Por outro lado, há ainda o fato de que estando em províncias tão afastadas dos centros produtores e consumidores de arte, como Rio de Janeiro e, obviamente, a Europa, tais artistas se viram, historicamente, obrigados a lançar mão do trunfo que é ser amazônida, estar na Amazônia, gozar de experiencias e material únicos, inéditos, que certamente encontram no público boa clientela e nas editoras interesse.
Compreensível, este movimento (pelo qual eu mesmo passei, tão logo pude realizar o sonho tão ansiado de cá perder-me para só então me achar) acaba, contudo, traindo a Amazônia e interpondo uma contradição em termos, porque mormente se produz sobre a Amazônia uma arte que toma a Amazônia de verdade, real, concreta, pelo estereótipo que dela fazem justamente aqueles que nada dela conhecem. Gato por lebre ou, pior, gato por maracajá, nos deixamos todos enlear com menor ou maior grau pelo assédio alegórico, como se, por sermos brasileiros, nos sentíssemos obrigados a só compor sambas e só cozinhar feijoadas, já que é isso que os não-brasileiros intuem que façamos o tempo todo.
O resultado é uma literatura prenhe de contos e crônicas eivados de “lendas e mitos”, infinitas versões sobre mitos indígenas deturpados (porque desatrelados da matriz epistemológica que os engendra e que seu sentido, como todo mito, é instanciar) e uma arte plástica pictórica e epistemologicamente comprometida em reproduzir a alegoria que os que não estão na Amazônia desejam ver sobre ela produzida. Botos estando para feijoadas assim como... caipirinha demais.
Daí os quadros com mulheres indígenas sensualizadas, com seios e redondas coxas à mostra, em poses sensuais, banhando-se ao luar, que assolam as peixarias para turistas. Essa produção pode ter muito valor se tomada não como narrativa, mas como objeto. E é a isso que tenho me dedicado: em investigar como a produção artística sobre a Amazônia reitera pressupostos muito comodamente assentados no imaginário popular sobre a Amazônia e acaba refém, por conseguinte, de uma reprodução de artefatos que realizem, personifiquem, a cada obra, essa suíte de signos pela epistemologia ocidental imposta à Amazônia.
Há aqui, em meu percurso, alguns pressupostos. O primeiro deles é que “a Amazônia” consiste em uma abstração, ela mesma artefato, produzida no plano do discurso pelos agentes que operam o idioma epistemológico ocidental. Grosso modo, é como se o pensamento ocidental, ordenado como é, fornecesse aos indivíduos algoritmos pré-formatados com os quais pensar a Amazônia.

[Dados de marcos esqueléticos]
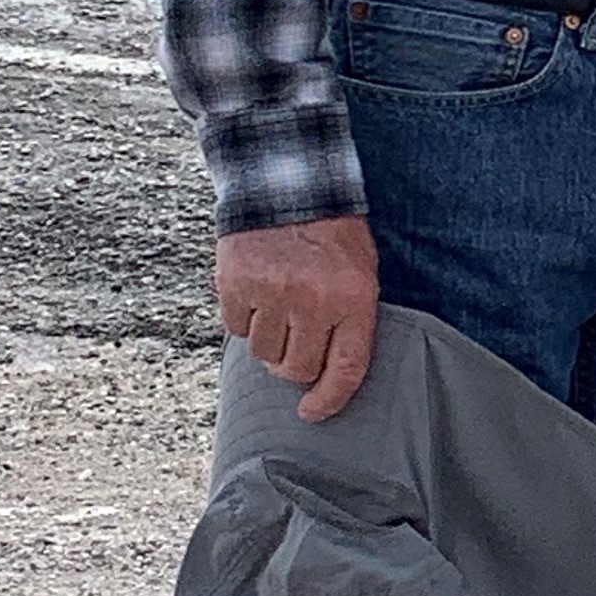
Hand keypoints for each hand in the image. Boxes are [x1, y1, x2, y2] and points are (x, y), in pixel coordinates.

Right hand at [216, 214, 381, 420]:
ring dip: (269, 340)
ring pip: (264, 353)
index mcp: (353, 299)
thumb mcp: (360, 271)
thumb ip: (351, 319)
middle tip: (296, 340)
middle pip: (298, 368)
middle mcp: (313, 301)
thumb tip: (330, 373)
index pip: (346, 369)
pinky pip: (237, 328)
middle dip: (295, 364)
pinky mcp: (236, 285)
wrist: (287, 183)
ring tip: (278, 306)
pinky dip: (244, 318)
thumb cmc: (331, 233)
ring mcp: (272, 294)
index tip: (312, 412)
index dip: (329, 399)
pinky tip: (256, 293)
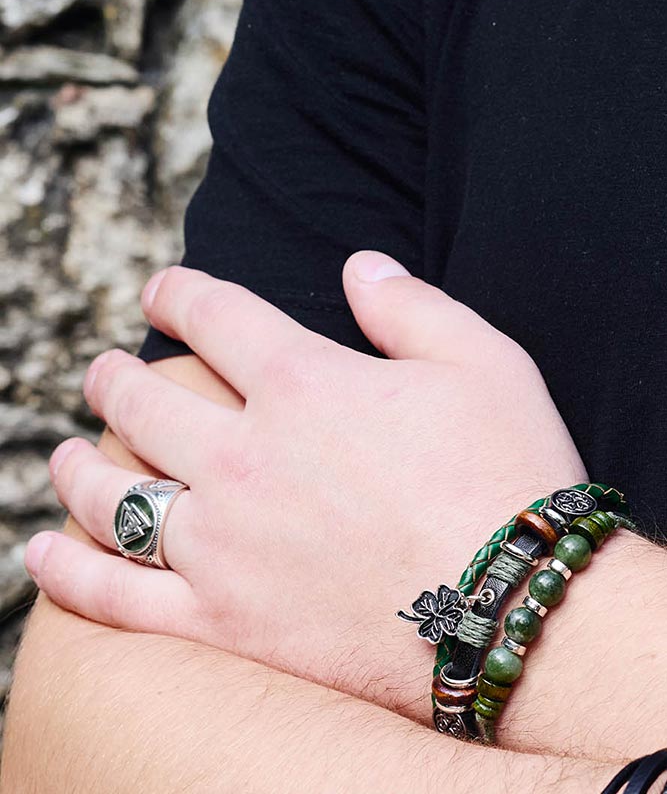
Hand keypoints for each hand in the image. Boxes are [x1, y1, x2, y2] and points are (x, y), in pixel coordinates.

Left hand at [25, 251, 586, 721]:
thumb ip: (410, 305)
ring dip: (78, 467)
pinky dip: (68, 573)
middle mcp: (245, 455)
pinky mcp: (224, 618)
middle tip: (101, 374)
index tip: (160, 290)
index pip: (213, 316)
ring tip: (66, 454)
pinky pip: (118, 597)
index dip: (177, 292)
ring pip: (113, 493)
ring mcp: (224, 541)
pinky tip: (38, 552)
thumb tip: (359, 264)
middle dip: (112, 379)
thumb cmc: (508, 477)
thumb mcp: (483, 362)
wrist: (517, 615)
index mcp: (303, 383)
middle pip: (143, 402)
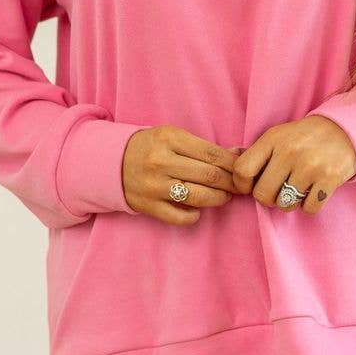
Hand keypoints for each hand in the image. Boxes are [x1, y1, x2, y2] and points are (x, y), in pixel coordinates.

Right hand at [121, 124, 249, 224]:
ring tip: (224, 196)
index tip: (244, 170)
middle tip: (239, 186)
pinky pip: (181, 217)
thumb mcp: (173, 137)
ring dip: (219, 199)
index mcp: (169, 138)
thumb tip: (238, 155)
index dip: (234, 164)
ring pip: (199, 197)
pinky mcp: (148, 206)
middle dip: (231, 183)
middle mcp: (161, 161)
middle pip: (209, 176)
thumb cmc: (150, 147)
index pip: (212, 154)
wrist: (111, 162)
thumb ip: (204, 147)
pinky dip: (195, 215)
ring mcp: (154, 185)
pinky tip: (198, 208)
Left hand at [231, 115, 355, 213]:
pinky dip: (309, 205)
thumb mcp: (277, 136)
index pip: (242, 170)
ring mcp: (310, 165)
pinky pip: (309, 208)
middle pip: (262, 194)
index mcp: (272, 139)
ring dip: (289, 203)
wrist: (344, 130)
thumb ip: (254, 152)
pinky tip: (312, 191)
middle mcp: (290, 151)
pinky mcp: (329, 178)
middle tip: (277, 191)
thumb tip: (227, 157)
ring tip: (296, 189)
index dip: (242, 186)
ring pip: (285, 204)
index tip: (251, 186)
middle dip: (268, 198)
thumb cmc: (303, 138)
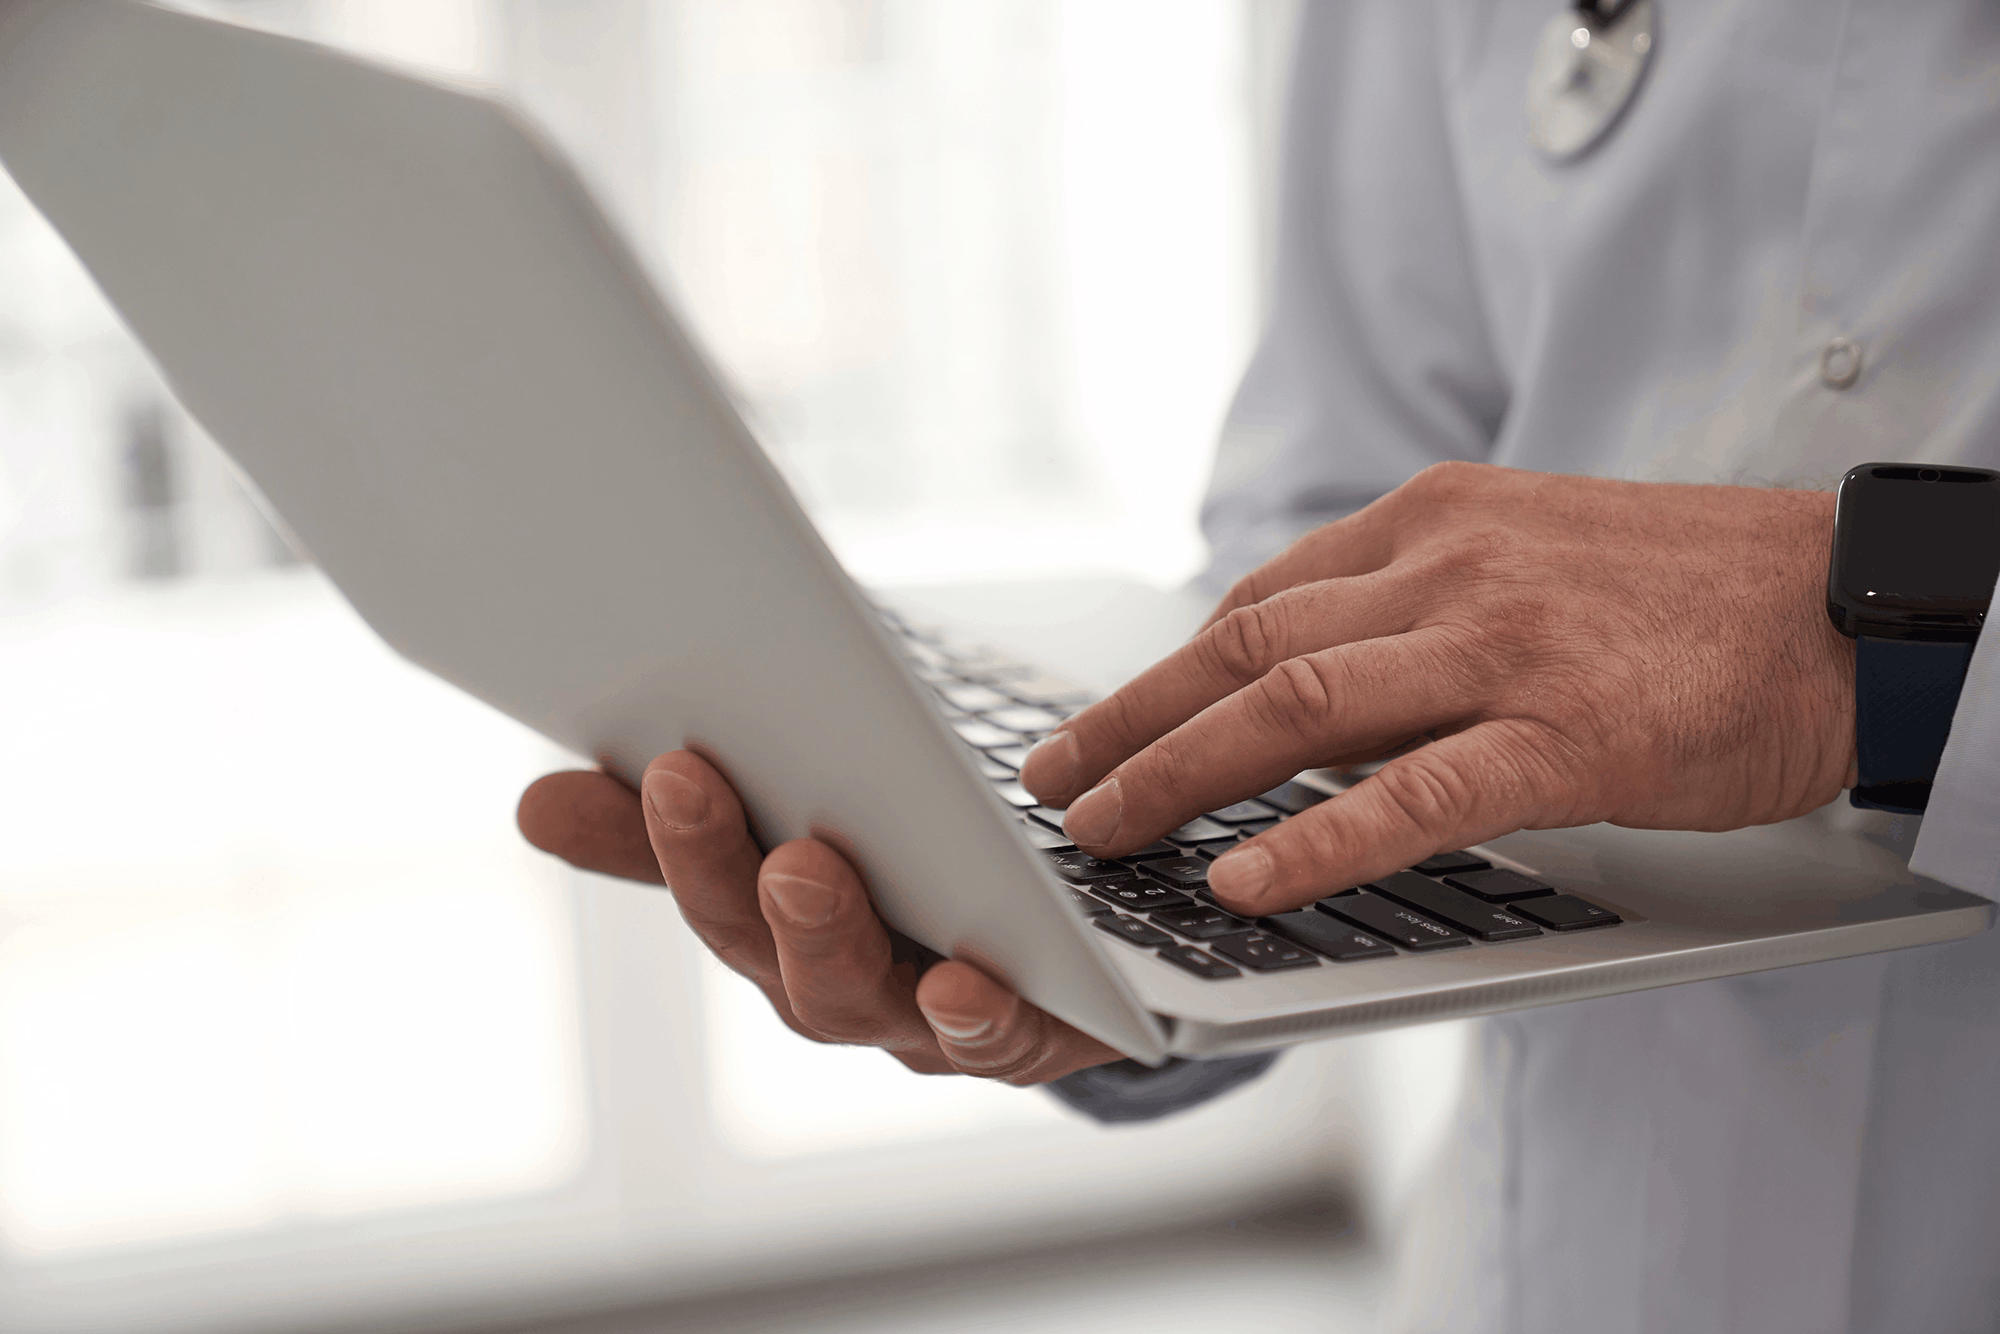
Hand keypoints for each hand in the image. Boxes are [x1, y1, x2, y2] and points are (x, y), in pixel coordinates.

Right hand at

Questões sobre o material:
1 - Indique se cada afirmação abaixo está de acordo com o texto sobre a arte produzida na Amazônia, respondendo sim ou não e citando as palavras do texto que decidem a questão.
(a) O autor declara ter passado ele próprio pelo movimento que descreve.
(b) O texto afirma que os quadros com mulheres indígenas sensualizadas não têm valor algum.
(c) Segundo o texto, "a Amazônia" é uma abstração.
2 - Responda às perguntas a seguir com base no texto sobre a arte produzida na Amazônia.
(a) Quais centros produtores e consumidores de arte são citados?
(b) De que é prenhe a literatura resultante desse movimento?
(c) Onde estão os quadros com mulheres indígenas sensualizadas?
3 - Dê continuidade ao texto sobre a arte produzida na Amazônia a partir do ponto em que ele termina.
Os dados não têm papel algum nesta atividade.

Respostas do exercício:
1 -
(a) Sim: "pelo qual eu mesmo passei".
(b) Não: "Essa produção pode ter muito valor se tomada não como narrativa, mas como objeto".
(c) Sim: "consiste em uma abstração, ela mesma artefato".

2 -
(a) O Rio de Janeiro e a Europa.
(b) De contos e crônicas eivados de "lendas e mitos".
(c) Nas peixarias para turistas.

3 -
Algo como: “Amazônia = exótico, natureza, índios, rios, peixes, floresta, água, caboclo”. “Natureza = lenda, mito, índio, floresta, recursos, riqueza, fragilidade, inferior, proteção, preservação, involuído, primitivo, inculto, simples, domesticável, cru”. “Cultura = ciência, conhecimento, arte, evolução, evoluído, superior, religião, pensamento, reflexão, tecnologia, progresso, avanço, desenvolvimento, sabedoria”. Esses conjuntos de signos e valores, orquestrados como são pelas feições do regime de conhecimento ocidental, gravitam em torno da clássica e, infelizmente ainda não superada, polaridade que é o mito fundador da episteme moderna: natureza versus cultura ou, hierarquicamente, cultura versus natureza (e a ordem dos fatores é, aqui, fundamental).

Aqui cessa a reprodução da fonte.